When my wife was pregnant with our three children, we chose not to know the sex prior to birth because we wanted it to be a surprise. It was one of the greatest joys in my life when I announced to the world that my son and daughters were born. But what should be a simple announcement can be quite a problem when a child is born and we cannot tell if that child is a boy or a girl.
These situations can be very traumatic. Families require a lot of emotional support as the medical professionals work with them to make a decision regarding sex of rearing. Most of the time, this process is straightforward and we know the sex of the child after some preliminary tests. Sometimes, however, it is not as clear, and it can be a very difficult call to make.
For children in this situation, a team of specialists, including urologists, endocrinologists, geneticists, psychologists and social workers, should work with the family to jointly come up with a decision. Even after this initial decision is made, further complex decisions need to be made, often regarding whether any type of surgery is needed and what the long term expectations might be.
Questions most parents of newborns don’t have to think about are brought to the surface. Will my child have a normal sexual life? Will my child be able to have children? How will the look of my child’s genitals affect him or her throughout life?
Raising a Child with Ambiguous Genitalia
Past these initial difficulties, parents often struggle with the idea of disclosure — not only to family members and potential child care providers, but to the child. When do you tell a child that he or she was born with a-typical genitals? How do you tell a boy that he was born with a uterus? How do you tell a girl that her clitoris looked like a penis when she was born? How do you tell a teenage girl that she has not started her menstrual cycles because she has no vagina or that she has testicles instead of ovaries?
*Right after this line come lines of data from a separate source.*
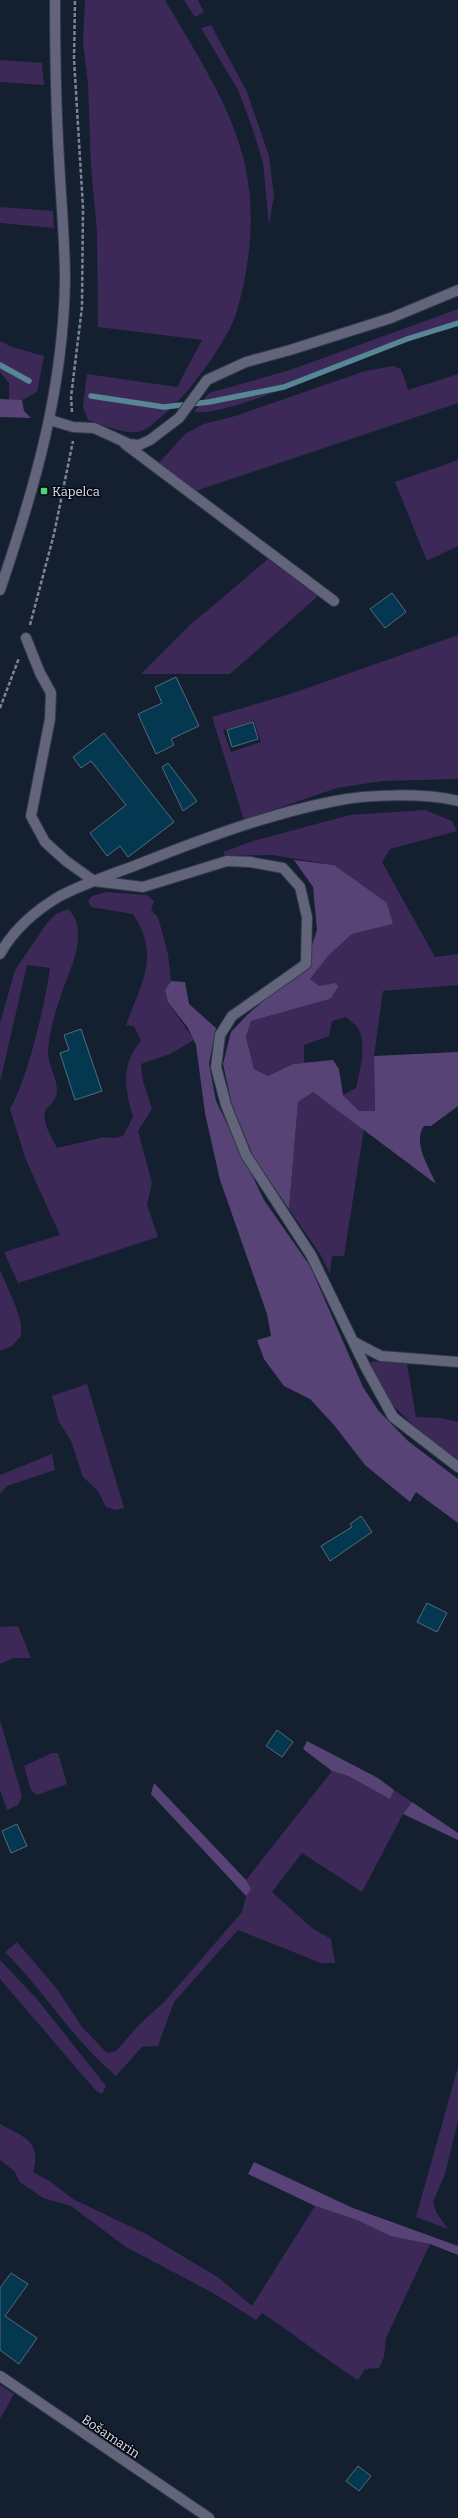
<svg xmlns="http://www.w3.org/2000/svg" width="458" height="2518" font-family="Bitter,serif">
  <style>
    .green { fill: #3c2957; fill-rule: evenodd }
    .forest { fill: #584376 }
    .lines { fill: none; stroke-linecap: round; stroke-linejoin: round }
    .stream { stroke: #578694; stroke-width: 5.5 }
    .building { fill: #043851; stroke: #556b7a }
    .minor-casing { stroke: #303a4a; stroke-width: 12 }
    .tertiary-casing { stroke: #303a4a; stroke-width: 12 }
    .path { stroke: #7c8593; stroke-width: 2.5; stroke-dasharray: 4 2; stroke-linecap: butt }
    .minor { stroke: #62647c; stroke-width: 10 }
    .tertiary { stroke: #62647c; stroke-width: 10 }
    .poi-dot { fill: #46d77a; stroke: #050910; stroke-width: 1.5 }
    .labels { text-anchor: middle; stroke-width: 3; stroke-linejoin: round; paint-order: stroke }
    .poi-label { font-size: 13px; fill: #dbe2ee; stroke: #050910; text-anchor: start }
    .street-label { font-size: 13px; fill: #dbe2ee; stroke: #050910 }
  </style>
  <rect width="100%" height="100%" fill="#141f2f"/>
  <path class="green" d="M85 0H165C195 52 232 106 245 165 256 213 250 268 236 314 227 341 190 392 169 410 160 417 148 431 137 432 121 434 103 424 88 420L83 407 87 374 177 387 202 340 98 327 97 232 91 166 88 84 83 42Z
    M184 0H198L204 12 195 17Z
    M211 25 247 92 269 156 274 195 269 225 263 163 253 130 238 90 201 28Z
    M0 60 42 63 44 85 0 82Z
    M0 207 53 211 54 228 0 223Z
    M458 309V324C440 331 422 337 403 343 373 354 214 422 194 411L209 393 290 370Z
    M0 341 12 347 44 356 37 392 22 400H9V383L0 372Z
    M393 366 401 369 408 390 458 374V403L193 492 158 464 185 434 204 424 235 416 365 371Z
    M458 460V546L427 561 395 482Z
    M268 559 318 596 230 674H141L190 625Z
    M458 635V779L383 781 337 788 244 820 212 717 290 694ZM254 721 261 742 231 752 223 730Z
    M425 810 452 821 457 831 390 849 382 862 435 957 458 954V985L383 991 374 1056 375 1111H359L343 1095 356 1088C360 1070 367 1044 358 1028 355 1024 349 1020 346 1017L332 1021 329 1036 304 1045V1063L293 1064 268 1076 254 1069 246 1037 251 1021 330 999 310 979 329 955 352 934 393 924 356 882 334 865 272 855 225 856 223 852 253 841 350 815Z
    M106 892 147 895 154 901 151 910 158 917 168 954 171 981 165 990 168 1002 194 1040 170 1054 141 1064 143 1081 152 1109 138 1131 152 1183 147 1205 158 1237 18 1283 4 1252 60 1235 26 1160 10 1109C28 1078 45 1004 50 968L27 965 0 1082V1023L15 970 47 923 56 914 68 909C91 931 69 971 61 995 55 1013 49 1032 48 1052 48 1065 57 1078 57 1090 57 1099 52 1103 47 1108 39 1118 52 1138 57 1148L104 1137 115 1138 123 1136 133 1117C125 1089 120 1064 141 1041L134 1026 126 1025C141 983 161 957 133 914L91 907 88 901 92 896Z
    M313 1092 364 1128 344 1256H332L330 1274 320 1254 289 1209 298 1101Z
    M0 1270 16 1307 21 1324V1336L12 1346 0 1351Z
    M373 1361 407 1364 416 1417 441 1418 458 1422V1460L413 1425 390 1402 368 1364Z
    M87 1384 125 1511 124 1508 116 1510 106 1507 98 1491 83 1477 71 1441 59 1422 52 1396Z
    M52 1454 55 1470 7 1486 0 1494V1475Z
    M18 1626 31 1658H13L0 1664V1627Z
    M0 1720 22 1796 18 1805 7 1810 0 1790Z
    M52 1753H58L67 1784 37 1795 31 1790 24 1766Z
    M332 1771 348 1776 390 1799 394 1790 412 1802 403 1814 362 1892 302 1853 272 1892 312 1928 331 1939 335 1963H321L238 1930 174 2002 158 2046 142 2047 116 2076C74 2041 44 1991 5 1952L17 1942 57 1989 82 2027 107 2053 116 2051 139 2025 166 2000 242 1912 246 1896 250 1889 246 1880Z
    M0 1960 36 1998 106 2086 102 2094 96 2091 0 1979Z
    M458 2067V2121L445 2174 433 2202 436 2212 448 2229 416 2217Z
    M0 2124C24 2137 42 2141 33 2172L51 2182 73 2199 146 2234 219 2278 252 2306 315 2206 357 2220 390 2236 430 2244 386 2338 384 2357 379 2368 365 2369 358 2380C325 2359 295 2335 262 2313L256 2320 213 2293 126 2247 71 2206 43 2198 20 2182 14 2171 0 2160Z
    M0 2385 14 2394 0 2419Z"/>
  <path class="forest" d="M0 399 22 400 24 411 31 418 0 417Z
    M294 860 334 865 387 903 393 924 352 934 329 955 310 979 319 986 336 983 338 987 330 999 251 1021 246 1037 254 1069 268 1076 293 1064 333 1060 339 1069 343 1095 359 1111H375L374 1056 458 1052V1106L431 1126H424C412 1143 429 1167 436 1184L313 1092 298 1102 289 1209 254 1158 232 1105 223 1064 231 1032 247 1015 306 964 317 930 313 887Z
    M171 981 185 982 189 1004 216 1028 209 1064 216 1101 264 1200 310 1266 363 1387 378 1410 408 1441 458 1479V1523L416 1492 410 1502 365 1465 334 1425 310 1399 284 1386 264 1359 257 1340 271 1336 267 1314 220 1180 205 1113 196 1045 188 1028 168 1002 165 990Z
    M307 1741 378 1778 394 1790 390 1799 348 1776 332 1771 303 1749Z
    M154 1783 246 1880 251 1889 246 1896 151 1794Z
    M412 1802 458 1833V1840L403 1814Z
    M254 2162 353 2208 458 2246V2255L430 2244 390 2236 357 2220 315 2206 248 2174Z"/>
  <g class="lines">
    <path class="stream" d="M0 365 29 381
      M91 396 164 407 209 402 284 387 407 339 458 323"/>
  </g>
  <path class="building" d="M392 593 406 612 385 628 370 609Z
    M176 677 199 726 171 739 174 745 156 754 138 714 162 703 155 687Z
    M253 722 258 739 232 747 227 730Z
    M104 733 174 822 128 857 120 846 107 856 90 833 126 805 91 761 81 768 73 757Z
    M168 763 197 801 183 811 162 767Z
    M81 1029 102 1091 75 1100 60 1053 69 1050 64 1035Z
    M361 1516 372 1532 330 1561 321 1546 352 1527 350 1524Z
    M427 1603 447 1613 437 1632 417 1622Z
    M277 1730 293 1742 282 1757 266 1746Z
    M17 1824 27 1846 11 1853 2 1831Z
    M11 2273 28 2284 5 2316 37 2338 19 2364 0 2350V2288Z
    M358 2466 371 2476 359 2491 346 2481Z"/>
  <g class="lines">
    <defs>
      <path id="minor" d="M50 420 73 427 94 428 129 444 139 445 150 440 179 418 207 380 246 362 290 350 391 318 458 290
        M125 444 334 601
        M26 638 40 673 51 693 50 719 31 816 45 842 66 861 94 881 143 887 227 861 250 862 283 868 300 887 307 917 306 964 232 1016 220 1035 216 1067 226 1105 246 1155 311 1255 365 1366 393 1417 458 1467
        M0 954C14 929 36 910 60 896 85 883 113 874 139 864 202 839 268 814 335 801 368 794 425 793 458 801
        M354 1342 381 1356 458 1362
        M0 2376 209 2518"/>
      <path id="tertiary" d="M0 590C35 487 63 391 65 281 65 241 61 200 59 160 56 107 55 54 55 0"/>
    </defs>
    <use href="#minor" class="minor-casing"/>
    <use href="#tertiary" class="tertiary-casing"/>
    <path class="path" d="M72 412 71 397 82 307 83 208 74 59 75 0
      M30 625 54 534 73 441
      M0 708 19 658"/>
    <use href="#minor" class="minor"/>
    <use href="#tertiary" class="tertiary"/>
  </g>
  <rect class="poi-dot" x="40" y="487" width="8" height="8" rx="2"/>
  <g class="labels">
    <g class="poi-label">
      <text x="52" y="496">Kapelca</text>
    </g>
    <g class="street-label">
      <text transform="translate(111 2436) rotate(34)" y="5">Bošamarin</text>
    </g>
  </g>
</svg>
It is hard enough for parents to talk about “the birds and the bees” without adding the complication that they did not know if the child was a boy or girl at birth. Understandably, many parents avoid this discussion and put it off as long as possible.
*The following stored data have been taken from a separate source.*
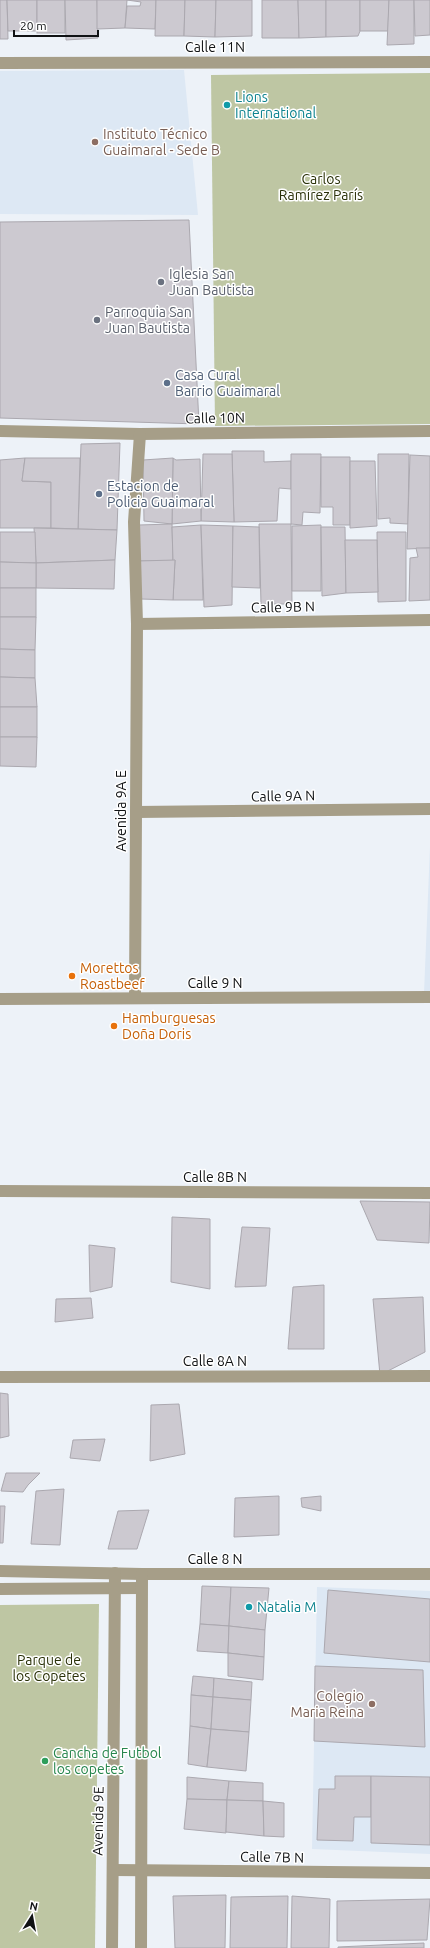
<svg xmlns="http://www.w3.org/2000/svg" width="430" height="1948" font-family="Ubuntu,sans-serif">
<rect width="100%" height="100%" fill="#edf2f8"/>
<g fill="#dde8f4">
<path d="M184,70L198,215L0,214V71Z"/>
<path d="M430,847V993H424Z"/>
<path d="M317,1587L430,1591V1854L312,1849Z"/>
</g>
<g fill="#bec6a3">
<path d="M430,73V424L215,426L211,75Z"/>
<path d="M99,1604L95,1948H0V1605Z"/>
</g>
<g fill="#ccc9d0" stroke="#aba8af">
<path d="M0,0H7L8,39H0Z"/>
<path d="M7,0H37V31H8Z"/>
<rect x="37" y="0" width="28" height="33"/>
<path d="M65,0H97L98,38L66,40Z"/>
<path d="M97,0H127L125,28L97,29Z"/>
<path d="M127,0H156L155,29L125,28L127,6H140L141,2Z"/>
<path d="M156,0H185L184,36H155Z"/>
<path d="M185,0H216L215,37L184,36Z"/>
<path d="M216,0H252V36L215,37Z"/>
<path d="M262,0H298L299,38H262Z"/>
<path d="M298,0H326V37L299,38Z"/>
<path d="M326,0H360V31L358,36L326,37Z"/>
<path d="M360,0H389L388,31H360Z"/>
<path d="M389,0H414V44L387,45Z"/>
<path d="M414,0H430V35L415,36Z"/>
<path d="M189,220L199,424L0,418V222Z"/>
<path d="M120,443L117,530L78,529L81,444Z"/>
<path d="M232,451H264V462L291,461V489L279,488L277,521L234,522Z"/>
<path d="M203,454H232L234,522L201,521Z"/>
<path d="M291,454H321L320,513L303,512L302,525L291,524Z"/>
<path d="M378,454H409L408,524L390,523V518L378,519Z"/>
<path d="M410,455L430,456V548L407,549Z"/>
<path d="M321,457H350V525H333V507H321Z"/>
<path d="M25,458L22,481L51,482V528H0V460Z"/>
<path d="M25,458H80L78,529L51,528V482L22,481Z"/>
<path d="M173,458L176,460L200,459L201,521L172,524Z"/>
<path d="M173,458L172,524L144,521L143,460Z"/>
<path d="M350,461H375L377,526L350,528Z"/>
<path d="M172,524L173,561H138L139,525Z"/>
<path d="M259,524H291L292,604H261Z"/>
<path d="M201,525L203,600H173L175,560L173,561L172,527Z"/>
<path d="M201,525L233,526L232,605L204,607Z"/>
<path d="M321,525V591H292V526Z"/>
<path d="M233,526L259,527L260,588L232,587Z"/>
<path d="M321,527H345L346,593L322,596Z"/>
<path d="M34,528L117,530L115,560L36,563Z"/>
<path d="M0,532H35L36,563L0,562Z"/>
<path d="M377,532H406V601L378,602Z"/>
<path d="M345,540H377L378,592L346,593Z"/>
<path d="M416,548H430V600L409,601L410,558L418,557Z"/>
<path d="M115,560L114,589L36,588V563Z"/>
<path d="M175,560L173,600L141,599L138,561Z"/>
<path d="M0,562L36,563V588H0Z"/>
<rect x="0" y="588" width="36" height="29"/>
<path d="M0,617H36L35,650L0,649Z"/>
<path d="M0,649L35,650V678L0,677Z"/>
<path d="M0,677L35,678L37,707H0Z"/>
<rect x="0" y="707" width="37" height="30"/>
<path d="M0,737H37L36,767L0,766Z"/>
<path d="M360,1201L430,1202L429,1243L377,1240Z"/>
<path d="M172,1217L210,1219V1289L171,1282Z"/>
<path d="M242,1227L270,1228L266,1286L235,1287Z"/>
<path d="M89,1245L115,1248L112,1287L90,1292Z"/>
<path d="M324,1285V1349H288L293,1287Z"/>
<path d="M423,1297L425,1352L380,1375L373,1299Z"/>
<path d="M91,1298L93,1318L55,1322L56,1299Z"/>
<path d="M0,1393L8,1394L9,1436L0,1438Z"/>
<path d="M179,1404L185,1454L150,1461L151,1405Z"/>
<path d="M105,1439L100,1461L70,1458L73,1440Z"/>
<path d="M6,1473H40L28,1485L23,1492L1,1491Z"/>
<path d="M64,1489L60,1545L31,1544L36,1491Z"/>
<path d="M279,1496V1535L234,1537L235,1498Z"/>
<path d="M321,1496V1511L302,1507L301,1498Z"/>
<path d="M0,1506H5L3,1543H0Z"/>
<path d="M149,1510L137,1549H108L118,1511Z"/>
<path d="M202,1586L231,1587L229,1626L200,1624Z"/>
<path d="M231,1587L269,1588L265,1630L229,1626Z"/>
<path d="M328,1590L430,1599V1662L324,1653Z"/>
<path d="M200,1624L229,1626L228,1653L197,1651Z"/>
<path d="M229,1626L265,1630L264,1657L228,1653Z"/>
<path d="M228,1653L264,1657L263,1680L228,1676Z"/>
<path d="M315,1666L423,1670L425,1747L314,1741Z"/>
<path d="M193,1676L214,1678L213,1697L191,1695Z"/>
<path d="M214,1678L252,1682L251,1700L213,1697Z"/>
<path d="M191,1695L213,1697L211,1729L190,1726Z"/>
<path d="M213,1697L251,1700L249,1732L211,1729Z"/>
<path d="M190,1726L211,1729L207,1767L188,1764Z"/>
<path d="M211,1729L249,1732L246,1771L207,1767Z"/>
<path d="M335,1776H371V1817H354L353,1841L317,1840L319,1789H335Z"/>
<path d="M371,1776L430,1777V1845L371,1843Z"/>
<path d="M187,1777L229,1781L227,1800L187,1799Z"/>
<path d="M229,1781L263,1783V1801L227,1800Z"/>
<path d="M187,1799L227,1800L226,1833L184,1829Z"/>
<path d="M227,1800L263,1801L264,1836L226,1832Z"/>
<path d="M263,1801L284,1803V1837L264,1836Z"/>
<path d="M226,1895L225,1948H175L173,1896Z"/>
<path d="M288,1896L287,1948H230L231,1897Z"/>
<path d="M292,1896L330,1899L329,1948H291Z"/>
<path d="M430,1899L427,1940L337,1941V1901Z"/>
<path d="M424,1943V1948H338V1947Z"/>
</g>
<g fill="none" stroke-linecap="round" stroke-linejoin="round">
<g stroke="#a69e88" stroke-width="12">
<path d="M0,63L430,62"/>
<path d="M0,431L140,434L430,431"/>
<path d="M137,624L430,620"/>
<path d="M136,812L430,809"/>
<path d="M135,998L137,624L134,522L140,434"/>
<path d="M0,999L430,997"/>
<path d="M0,1191L430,1193"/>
<path d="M0,1377L430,1376"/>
<path d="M0,1571L142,1574H430"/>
<path d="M0,1589L141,1588"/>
<path d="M113,1870L430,1873"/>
<path d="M112,1948L115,1573"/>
<path d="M141,1948L142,1574"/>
</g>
</g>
<g fill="#0f9aa8" stroke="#fff" stroke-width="1.5">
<circle cx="227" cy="105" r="4"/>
<circle cx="249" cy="1607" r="4"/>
</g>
<g fill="#8d6e63" stroke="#fff" stroke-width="1.5">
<circle cx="95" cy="142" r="4"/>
<circle cx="372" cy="1704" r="4"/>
</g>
<g fill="#6b7280" stroke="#fff" stroke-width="1.5">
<circle cx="161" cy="282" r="4"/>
<circle cx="97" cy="320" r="4"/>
</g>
<g fill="#5c6f8a" stroke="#fff" stroke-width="1.5">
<circle cx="167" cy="383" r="4"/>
<circle cx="99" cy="494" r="4"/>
</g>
<g fill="#e8710a" stroke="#fff" stroke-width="1.5">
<circle cx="72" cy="976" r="4"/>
<circle cx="114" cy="1026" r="4"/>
</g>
<circle fill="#2e9e5b" stroke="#fff" stroke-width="1.5" cx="45" cy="1761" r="4"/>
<g text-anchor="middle" stroke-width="3" stroke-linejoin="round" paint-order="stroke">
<g font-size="14" fill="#101214" stroke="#fff">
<text x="215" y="52">Calle 11N</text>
<text transform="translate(215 418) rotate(-1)" y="5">Calle 10N</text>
<text transform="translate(283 607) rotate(-1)" y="5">Calle 9B N</text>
<text transform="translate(283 796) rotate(-1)" y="5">Calle 9A N</text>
<text transform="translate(121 811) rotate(-90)" y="5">Avenida 9A E</text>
<text x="215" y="988">Calle 9 N</text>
<text x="215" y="1182">Calle 8B N</text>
<text x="215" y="1366">Calle 8A N</text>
<text x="215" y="1564">Calle 8 N</text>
<text transform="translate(98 1821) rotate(-89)" y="5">Avenida 9E</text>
<text transform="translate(272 1857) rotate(1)" y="5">Calle 7B N</text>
</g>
<g font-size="14" fill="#0d838f" stroke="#fff" text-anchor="start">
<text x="235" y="102">Lions<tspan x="235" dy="16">International</tspan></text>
<text x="257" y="1612">Natalia M</text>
</g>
<g font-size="14" fill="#785e54" stroke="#fff" text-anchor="start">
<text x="103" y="139">Instituto Técnico<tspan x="103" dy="16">Guaimaral - Sede B</tspan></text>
<text x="364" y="1701" text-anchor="end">Colegio<tspan x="364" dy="16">Maria Reina</tspan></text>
</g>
<g font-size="14" fill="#2a3108" stroke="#fff">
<text x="321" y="184">Carlos<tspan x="321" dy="16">Ramírez París</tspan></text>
<text x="49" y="1665">Parque de<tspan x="49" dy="16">los Copetes</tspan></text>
</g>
<g font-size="14" fill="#5b616d" stroke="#fff" text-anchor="start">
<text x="169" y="279">Iglesia San<tspan x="169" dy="16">Juan Bautista</tspan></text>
<text x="105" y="317">Parroquia San<tspan x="105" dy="16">Juan Bautista</tspan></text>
</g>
<g font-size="14" fill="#4e5e75" stroke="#fff" text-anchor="start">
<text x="175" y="380">Casa Cural<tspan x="175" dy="16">Barrio Guaimaral</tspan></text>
<text x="107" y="491">Estacion de<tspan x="107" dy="16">Policia Guaimaral</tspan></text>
</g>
<g font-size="14" fill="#c56008" stroke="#fff" text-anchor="start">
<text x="80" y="973">Morettos<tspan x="80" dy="16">Roastbeef</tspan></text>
<text x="122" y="1023">Hamburguesas<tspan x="122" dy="16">Doña Doris</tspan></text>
</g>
<g font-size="14" fill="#27864d" stroke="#fff" text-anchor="start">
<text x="53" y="1758">Cancha de Futbol<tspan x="53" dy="16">los copetes</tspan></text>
</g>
</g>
<g transform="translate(32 1916) rotate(11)" stroke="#ffffff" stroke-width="3" paint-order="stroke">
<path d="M0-3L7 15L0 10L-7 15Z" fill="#101214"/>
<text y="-6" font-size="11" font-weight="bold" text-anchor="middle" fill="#101214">N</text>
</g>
<path d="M14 30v6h84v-6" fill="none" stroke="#101214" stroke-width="2"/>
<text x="20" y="30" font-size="12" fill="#101214" stroke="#ffffff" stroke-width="3" paint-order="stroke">20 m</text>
</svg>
However, children these days know much more about sexuality and at an earlier age than when I was growing up. It is clear that what causes a lot of emotional distress for children and teenagers is when they realize that something is not quite right but that no one is being honest or forthcoming with them.
As parents, our job is to help our children to grow up to be emotionally healthy, independent adults. As medical professionals taking care of children with complex atypical sexual organs, we need to not only treat the child but also work with the parents and family as the child gets older.
The THRIVE program at Nationwide Children’s Hospital emphasizes education and emotional support. Our team of behavioral health specialists can assist families with issues as they arise and work with parents to determine the appropriate language and best time to have those tough discussions with their child. We don’t want to repeat the mistakes of the past, when children and families did not receive proper education and emotional support.
As a surgeon dealing with these complex issues, I strongly believe that one of the most important factors in fostering a child’s emotional well-being is access to high-quality behavioral health specialists like those in our program.
Rama Jayanthi, MD, is chief of the Section of Pediatric Urology at Nationwide Children’s Hospital and a clinical associate professor of surgery in the Department of Urology at The Ohio State University College of Medicine.